There is no one-size-fits-all approach to determining the true application performance of an SSD without actually running that application. But even when the application can be tested on a specific SSD, how can you predict the entire breadth of input possibilities (e.g., a web store’s peak load during Black Friday or Singles’ Day, or an accounting database’s year-end reconciliation)?

Why It’s Important: The desire for increased performance is often the first reason architects look at SSDs. Benchmarking real performance, however, is neither simple nor easy. The proper figures of merit must be obtained under a preconditioned, representative workload. This is a necessary step to understanding SSD performance in a specific application.

7. Power

All data center SSDs are specified with a default power envelope, usually within the interface requirements. For special workloads with hard limits for power consumption, such as when deployed in massive racks constrained by power or cooling, some data center SSDs can be configured to set a lower power usage limit. In this case, the SSDs power-throttle to reduce maximum energy consumption, often at the cost of performance. If you use a power-throttling configuration in your workload, you must verify the real performance impact by testing the SSDs with the power-throttling setting enabled.

Why It’s Important: SSDs often can be tuned in place to optimize power or performance envelopes. By intelligently utilizing these options, you can realize a significant data center-wide power savings or performance gain.

8. Monitoring and Management

Different interface technologies support different monitoring technologies. The basic monitoring technology, available in SATA, SAS, and NVMe interfaces, is called SMART (Self-Monitoring, Analysis,

and Reporting Technology). It provides a monitoring tool for checking basic health and performance of a single drive.

Why It’s Important: Deploying SSDs is relatively easy; however, as more SSDs are installed, using tools that can monitor health, performance, and utilization from a centralized platform will save time and reduce stress.

Bottom Line Recommendations for Data Center SSDs

Enterprise SSDs have completely revolutionized the data center. While hard drives still have a bright future in data centers for storing massive amounts of data at scale with the best TCO, the unparalleled latency and bandwidth advantage of SSDs for high-speed databases and other applications is undeniable.

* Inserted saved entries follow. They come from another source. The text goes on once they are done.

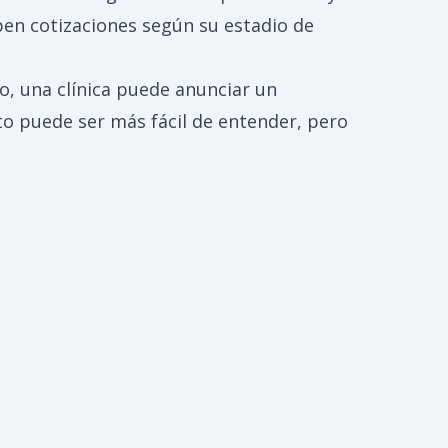
iben cotizaciones según su estadio de
to, una clínica puede anunciar un
to puede ser más fácil de entender, pero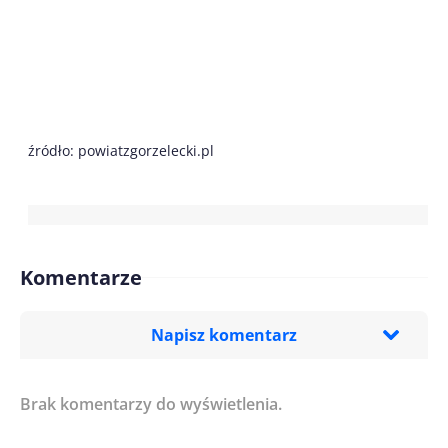
źródło: powiatzgorzelecki.pl
Komentarze
Napisz komentarz
Brak komentarzy do wyświetlenia.
Imię/ Nick*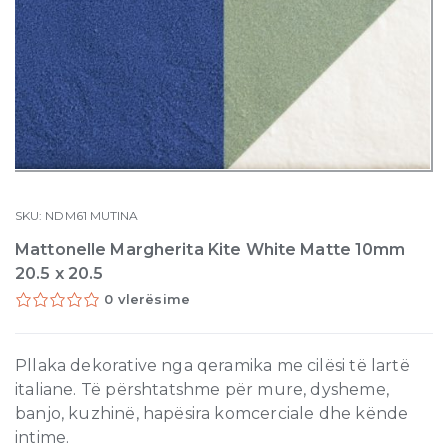
SKU:
NDM61
MUTINA
Mattonelle Margherita Kite White Matte 10mm
20.5 x 20.5
0 vlerësime
Pllaka dekorative nga qeramika me cilësi të lartë
italiane. Të përshtatshme për mure, dysheme,
banjo, kuzhinë, hapësira komcerciale dhe kënde
intime.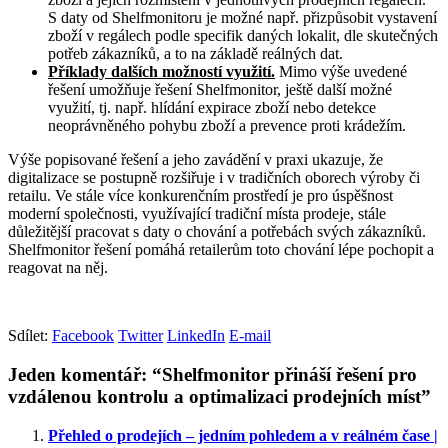
S daty od Shelfmonitoru je možné např. přizpůsobit vystavení
zboží v regálech podle specifik daných lokalit, dle skutečných
potřeb zákazníků, a to na základě reálných dat.
Příklady dalších možností využití.
Mimo výše uvedené
řešení umožňuje řešení Shelfmonitor, ještě další možné
využití, tj. např. hlídání expirace zboží nebo detekce
neoprávněného pohybu zboží a prevence proti krádežím.
Výše popisované řešení a jeho zavádění v praxi ukazuje, že
digitalizace se postupně rozšiřuje i v tradičních oborech výroby či
retailu. Ve stále více konkurenčním prostředí je pro úspěšnost
moderní společnosti, využívající tradiční místa prodeje, stále
důležitější pracovat s daty o chování a potřebách svých zákazníků.
Shelfmonitor řešení pomáhá retailerům toto chování lépe pochopit a
reagovat na něj.
Sdílet:
Facebook
Twitter
LinkedIn
E-mail
Jeden komentář: “Shelfmonitor přináší řešení pro
vzdálenou kontrolu a optimalizaci prodejních míst”
Přehled o prodejích – jedním pohledem a v reálném čase |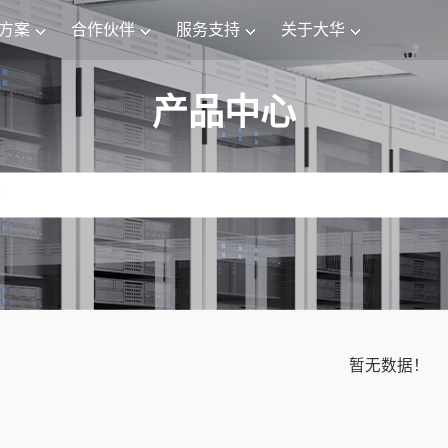
方案
合作伙伴
服务支持
关于大华
产品中心
暂无数据！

Choosing the right SSD for a specific deployment can be difficult, as there is a spectrum of enterprise-class SSDs that span the gamut of price, performance, form factor, endurance, and capacity. When

evaluating data center SSDs, look beyond the simple IOPS or bandwidth numbers to match performance to your needs. Consider quality of service to ensure your application SLAs can be met, mixed workload

performance to better match real-life workloads, and form factor to assist in hot-swap or fail-in-place architectures.